Direção-Geral do Património Cultural está a rever os planos de segurança de 23 monumentos, nos quais se inclui o Museu Nacional dos Coches. Novo plano chega já no início do ano.


Paulo Mendes da Rocha, o arquiteto brasileiro responsável pelo projeto que custou cerca de 40 milhões, disse que «o museu não tem porta e relaciona-se para todos os lados». Relaciona-se de tal forma que, na manhã chuvosa em que estivemos no local, fomos abordados por três grupos de turistas em busca da entrada.

Se a arquitetura pode confundir, em termos de segurança – tanto dos coches como dos utentes – a nova estrutura parece estar finalmente a cumprir o que se propõe: ser um espaço mais amigo do utilizador, que pode circular de forma livre ente os coches, e mais seguro para a coleção e os utentes no caso de catástrofe.

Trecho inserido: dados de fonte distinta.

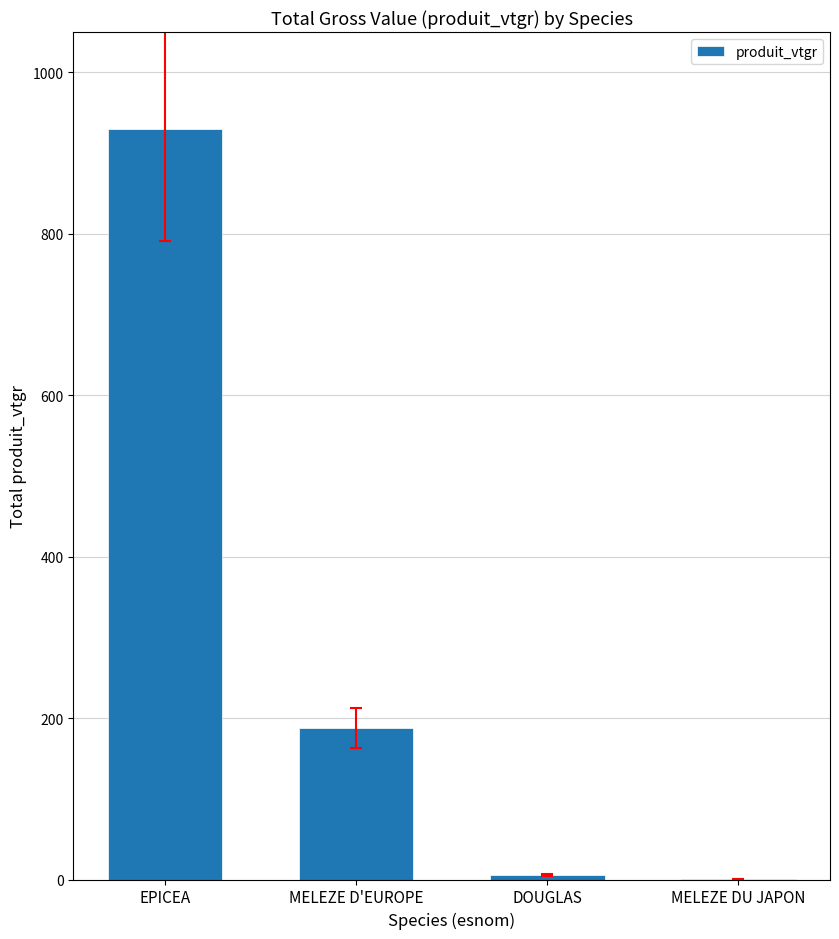

True or false: the data shows 402.5 at EPICEA.

False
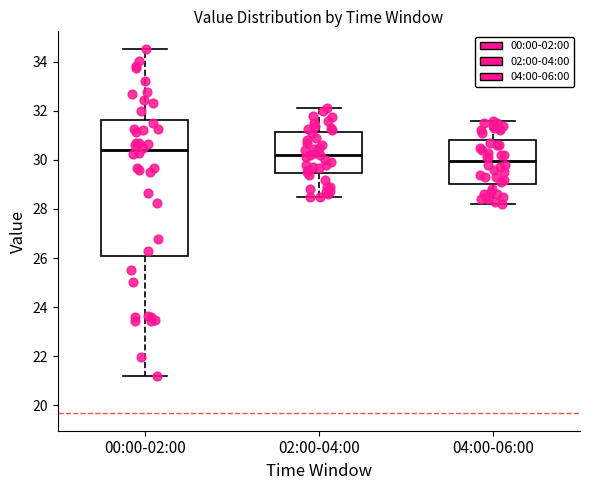

Comparing the boxes themselves (not the whiskers), which one is the tallest?

00:00-02:00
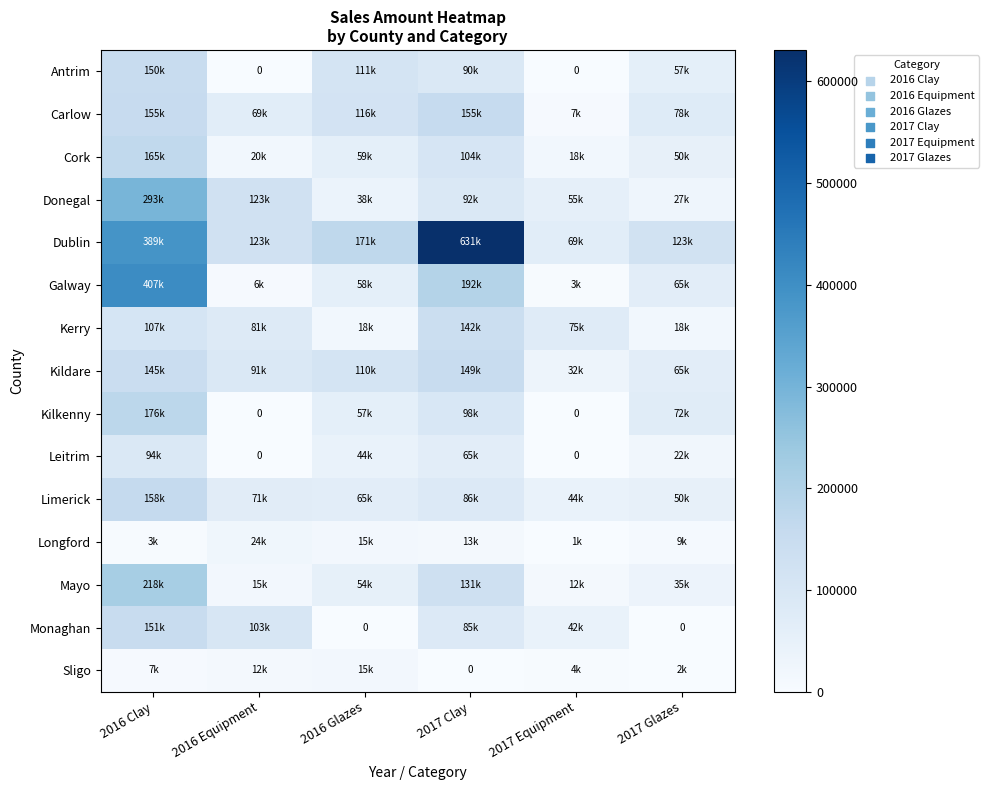

What is the difference between the highest and lowest values at 2016 Equipment?

123400.0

Mas nos meses iniciais, o Museu Nacional dos Coches recebeu mais reclamações do que nos últimos vinte anos.

Segundo respostas enviada ao SOL pela Direção-Geral do Património Cultural (DGPC), que tutela a instituição, «os problemas de segurança decorrentes das antigas instalações foram resolvidos de forma gradual com a aplicação do novo regime de segurança». A DGPC garante ainda que, ao contrário do que que chegou a dizer-se, a direção do MNC foi ouvida durante a construção do museu sobre estas temáticas e que «as novas instalações dado que as mesmas cumprem as disposições legais em matéria de segurança», pelo que os «problemas mais prementes para a segurança dos utentes foram resolvidos no novo espaço». No entanto, a DGPC escusou-se a identificar quais eram os problemas mais prementes de segurança agora resolvidos.

Ainda assim, a entidade está a rever os planos de segurança de 23 monumentos – nos quais se inclui o MNC – para fazer face a sismos, incêndios e outras catástrofes naturais. A revelação foi feita no início deste mês por João Seabra Gomes, responsável do projeto. «Estamos a preparar planos de emergência atualizados para estes edifícios de acordo com as suas características específicas, e o objetivo é concluir no início de Janeiro, e depois iniciar a formação das respetivas equipas para lidar com as situações», revelou aos jornalistas.

O rascunho do novo plano de emergência começou a ser estudado em 2012 e será apresentado à à Autoridade Nacional de Proteção Civil (ANPC) no final deste ano, que terá depois de validar o projeto.